Saturday, April 9, 2011

Mama

"Hi mama," I said quietly as I knelt down in the cool grass of the late afternoon. I reached out and brushed a little bit of dirt from the smooth granite of the headstone; it was still a little warm from the sun.

"There are so many things I wanted to say to you," I began to talk to my mom, as if she were there, as if she could hear me. "Things that I never had a chance to say. Things that I didn't understand or couldn't express," my voice trailed off as memories came to the surface. Memories of good times, memories of how she had shaped my young life. Many of my memories flitted like insubstantial wisps, and others stood out in sharp detail.

"I know I probably never said it enough, but I love you. And I wanted to thank you," I paused, again assaulted by memories. "Mama thank you for who I am," I began, "thank you for all the things I'm not." I knew that because of her my job had a purpose. I was not like many of the others in the units who had little to no soul, who didn't care who they hurt and why.

"Mama remember all my life, you showed me love, You sacrificed.

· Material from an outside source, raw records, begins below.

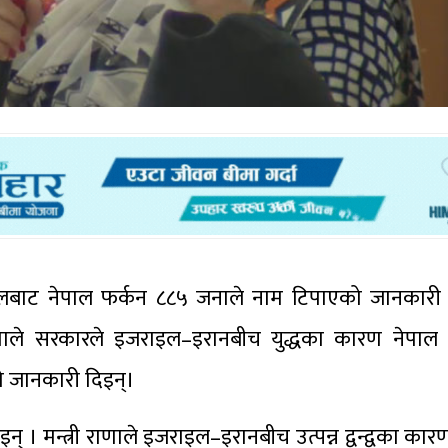
इसराइलबाट नेपाल फर्कन ८८५ जनाले नाम टिपाएको जानकार
राणाले सरकारले इजराइल–इरानबीच युद्धका कारण नेपाल 
ो जानकारी दिइन्।
 । मन्त्री राणाले इजराइल–इरानबीच उत्पन्न द्वन्द्वका कारण स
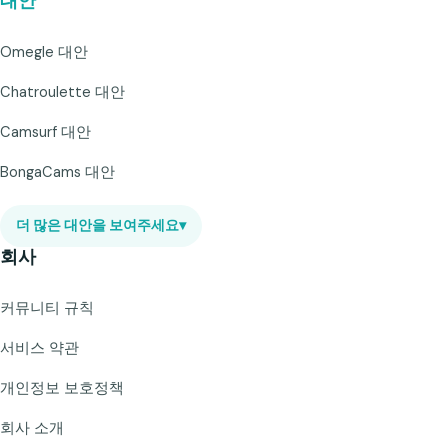
대안
Omegle 대안
Chatroulette 대안
Camsurf 대안
BongaCams 대안
더 많은 대안을 보여주세요
▾
회사
커뮤니티 규칙
서비스 약관
개인정보 보호정책
회사 소개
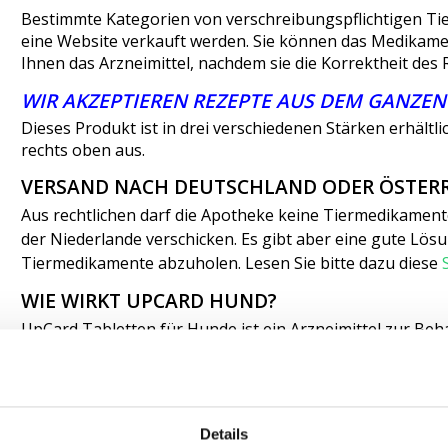
Bestimmte Kategorien von verschreibungspflichtigen Tier
eine Website verkauft werden. Sie können das Medikamen
Ihnen das Arzneimittel, nachdem sie die Korrektheit des 
WIR AKZEPTIEREN REZEPTE AUS DEM GANZEN
Dieses Produkt ist in drei verschiedenen Stärken erhältl
rechts oben aus.
VERSAND NACH DEUTSCHLAND ODER ÖSTERR
Aus rechtlichen darf die Apotheke keine Tiermedikamen
der Niederlande verschicken. Es gibt aber eine gute Lös
Tiermedikamente abzuholen. Lesen Sie bitte dazu diese
WIE WIRKT UPCARD HUND?
UpCard Tabletten für Hunde ist ein Arzneimittel zur Beh
Ödemen (Flüssigkeitsansammlungen) und Ergüssen, im Z
Wirkstoff in den Tabletten ist Torasemid. Diese Substanz
Körpergewebe abfließt und Schwellungen zurückgehen
Details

I think of those young and early days and how I've changed along the way," I continued to ramble on, just pouring my heart out. I felt tears begin to form, this day had been long in coming and now that it was here I found it hard to go on.

"I know you believed in me and I know you had dreams. And I'm sorry it took all this time for me to see; That I am where I am because of your truth. I miss you," I choked out, "I miss you."

I stood up on unsteady feet, "Everything that I am I owe to you, mama," I whispered and turned away.